I relished the taste of sweet, sweet victory. It was cute when Hartley lost. Beating him was generally my favourite activity. 

"Aw, that's sad. Mate, homeboy, buddy, companion, comrade."

"Remind me to never compete with you in any word games."

"It's cute that you call it competing. Is it still a competition if the other person doesn't provide any sort of competition?"

Jace chuckled. "Hilarious."

"I thought so."

I let him inside the house with a flourish. So different to yesterday, when I'd almost been tempted to barricade the door, as if he was a psycho killer on his way to murder me and I was boarding up the house. He probably would've burnt it down. Like a dick. "Welcome to my humble abode."

"Neither you nor the abode is humble," Jace muttered.

I didn't argue. "Welcome to my ostentatious, deeply narcissistic abode! Please grab a stick from the entrance hall and stick it up your ass, as this is a requirement of all residents."

When Jace laughed, it was hearty, and genuine, and it made an unfamiliar warmth spread through my chest. Jace always laughed at my jokes, which was understandable, as I was undeniably hilarious, but it had never elicited this pleased reaction from me. 

This was new, and I did not like it.

"So that's what Reece Moore meant when he said you liked it a bit freaky," said Jace. "Up the ass, huh? Interesting."

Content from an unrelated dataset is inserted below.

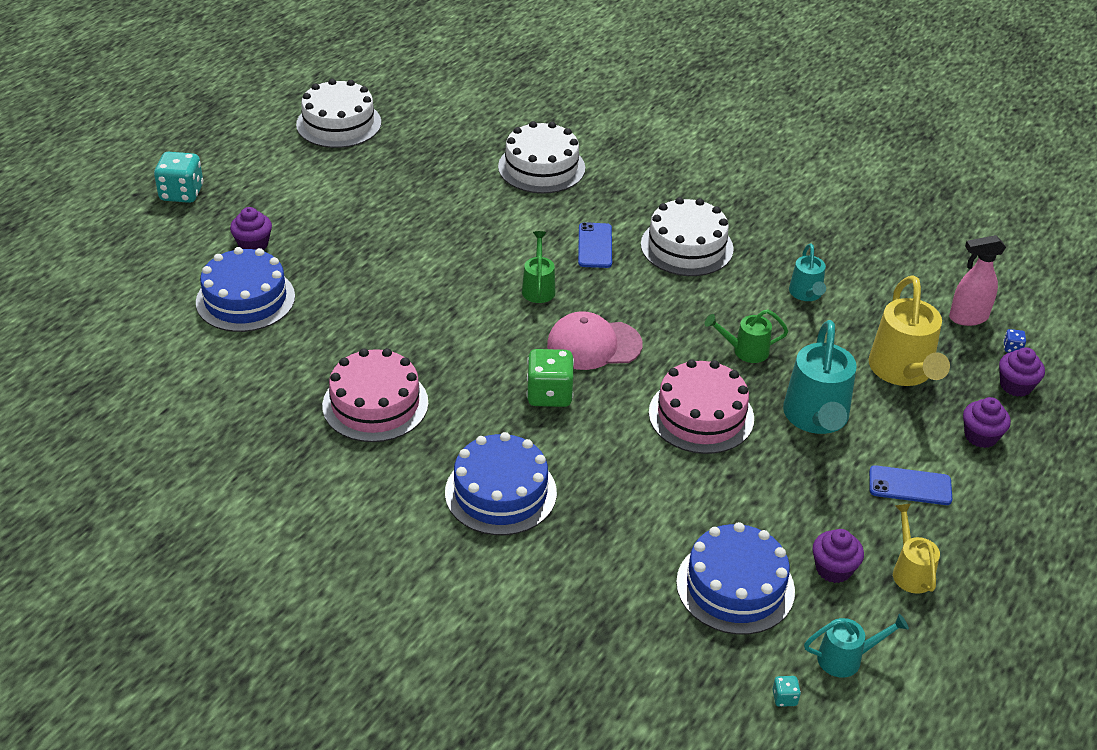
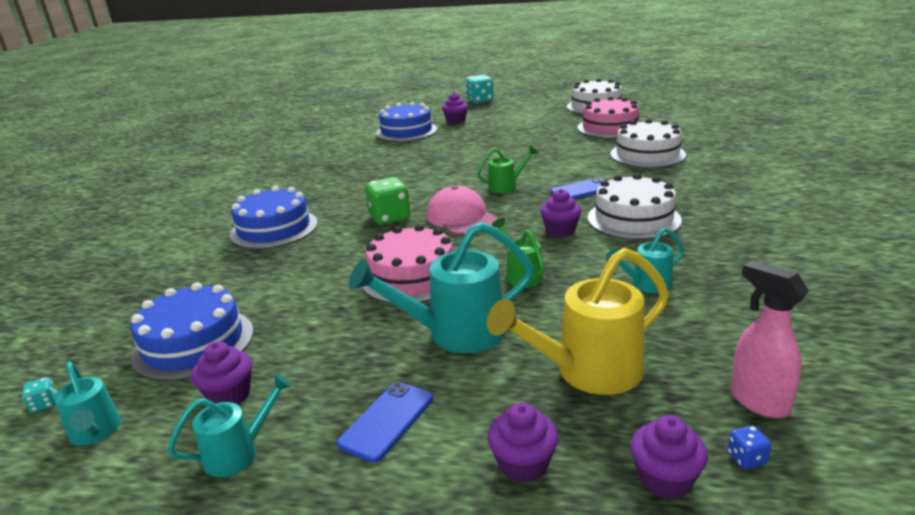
camera: 70 degrees right, 15 degrees down
pink cake [322,348,428,442] -> pink cake moved to [577,96,639,138]
blue phone [869,465,952,505] -> blue phone turned 45 degrees clockwise [337,382,433,463]
yellow watering can [893,504,940,594] -> turquoise watering can [168,374,292,477]
none -> purple cupcake [540,189,582,237]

I threw my hands up. Fucking Reece Moore. Why does he seem to feel the need to blab, constantly. No one asked, perv. "Reece is a douche, and I request that you don't listen to him, ever."

"No denial. Also interesting."

I threw an apple at him. He caught it. He was looking unbearably smug. Clearly, Reece's unnecessary tattling had gone around the whole school, if even Jace, who rarely participated in the gossip mill, had heard it. Like, honestly, who even cared what I liked? Reece was a shameless social climber. Messing around with me was not going to raise his social status, but he was obviously deluded if he thought telling everyone about me would. 

I hated Reece Moore deeply in this moment. "How come you got to date McKenna, and I got Reece Moore?"

"Because I have better taste."

"Wanna swap?"

Jace shrugged. "Reece has very nice hair."

He wasn't wrong. Reece had fabulous hair. Apparently, his hair had bewitching powers. Hadn't allowed me to see the asshole within. Like, seriously? Between telling Knight I'd touched Little Reece and telling Jace I liked it "freaky", which, ew, Reece Moore may as well write and publish a manifesto. Ew.